* [Work order]:
Everything from the line containing "thumb tip: (654, 588)" to the last line of the data below should be copied word for word, and nothing else.

* [Task material]:
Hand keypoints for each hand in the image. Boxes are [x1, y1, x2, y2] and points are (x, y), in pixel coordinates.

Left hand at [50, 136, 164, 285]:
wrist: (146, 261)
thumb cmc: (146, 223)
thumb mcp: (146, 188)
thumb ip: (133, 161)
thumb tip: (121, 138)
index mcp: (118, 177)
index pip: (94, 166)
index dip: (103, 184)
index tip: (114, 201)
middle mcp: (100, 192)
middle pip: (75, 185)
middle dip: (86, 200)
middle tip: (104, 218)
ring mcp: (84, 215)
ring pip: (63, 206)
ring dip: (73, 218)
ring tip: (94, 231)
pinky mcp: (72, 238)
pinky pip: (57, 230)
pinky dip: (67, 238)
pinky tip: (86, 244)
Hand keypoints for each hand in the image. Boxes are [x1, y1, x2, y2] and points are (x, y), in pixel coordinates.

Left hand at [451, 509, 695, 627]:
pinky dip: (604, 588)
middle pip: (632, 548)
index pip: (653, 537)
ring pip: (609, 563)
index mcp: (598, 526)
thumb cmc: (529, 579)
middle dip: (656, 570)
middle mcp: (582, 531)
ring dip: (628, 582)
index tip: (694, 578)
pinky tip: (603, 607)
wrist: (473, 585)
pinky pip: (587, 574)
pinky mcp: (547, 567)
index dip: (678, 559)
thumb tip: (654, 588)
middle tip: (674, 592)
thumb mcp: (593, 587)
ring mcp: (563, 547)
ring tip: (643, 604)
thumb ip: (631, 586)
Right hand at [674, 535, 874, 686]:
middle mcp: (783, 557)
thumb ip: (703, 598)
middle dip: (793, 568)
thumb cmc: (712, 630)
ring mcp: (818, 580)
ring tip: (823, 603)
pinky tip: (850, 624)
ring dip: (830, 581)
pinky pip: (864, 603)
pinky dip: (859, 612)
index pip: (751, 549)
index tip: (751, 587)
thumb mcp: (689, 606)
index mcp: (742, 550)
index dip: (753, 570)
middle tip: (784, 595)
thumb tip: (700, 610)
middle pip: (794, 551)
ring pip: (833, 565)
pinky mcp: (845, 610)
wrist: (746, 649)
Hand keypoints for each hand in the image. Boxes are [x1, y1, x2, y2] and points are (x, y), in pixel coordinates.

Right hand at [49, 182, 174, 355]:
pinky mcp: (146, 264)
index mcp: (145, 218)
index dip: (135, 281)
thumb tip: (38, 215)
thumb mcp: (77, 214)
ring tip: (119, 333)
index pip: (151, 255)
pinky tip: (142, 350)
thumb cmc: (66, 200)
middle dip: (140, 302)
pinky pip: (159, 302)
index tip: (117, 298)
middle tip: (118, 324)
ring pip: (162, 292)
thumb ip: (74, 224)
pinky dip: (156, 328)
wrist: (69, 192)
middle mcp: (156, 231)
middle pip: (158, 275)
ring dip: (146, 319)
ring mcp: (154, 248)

* [Your response]:
thumb tip: (654, 588)
middle tip: (674, 592)
thumb mcp: (593, 587)
ring mcp: (563, 547)
ring tip: (643, 604)
thumb ip: (631, 586)
Right hand at [674, 535, 874, 686]:
middle mcp: (783, 557)
thumb ip: (703, 598)
middle dip: (793, 568)
thumb cmc: (712, 630)
ring mcp: (818, 580)
ring tip: (823, 603)
pinky tip: (850, 624)
ring dip: (830, 581)
pinky pip: (864, 603)
pinky dip: (859, 612)
index pip: (751, 549)
index tip: (751, 587)
thumb mcp: (689, 606)
index mcp: (742, 550)
index dip: (753, 570)
middle tip: (784, 595)
thumb tip: (700, 610)
middle pip: (794, 551)
ring pip: (833, 565)
pinky mcp: (845, 610)
wrist: (746, 649)
Hand keypoints for each hand in the image. Boxes are [x1, y1, x2, y2] and points are (x, y), in pixel coordinates.

Right hand at [49, 182, 174, 355]:
pinky mcp: (146, 264)
index mcp: (145, 218)
index dip: (135, 281)
thumb tip: (38, 215)
thumb mcp: (77, 214)
ring tip: (119, 333)
index pip: (151, 255)
pinky tip: (142, 350)
thumb cmc: (66, 200)
middle dip: (140, 302)
pinky pip: (159, 302)
index tip: (117, 298)
middle tip: (118, 324)
ring pip: (162, 292)
thumb ip: (74, 224)
pinky dip: (156, 328)
wrist: (69, 192)
middle mcp: (156, 231)
middle pip: (158, 275)
ring dip: (146, 319)
ring mcp: (154, 248)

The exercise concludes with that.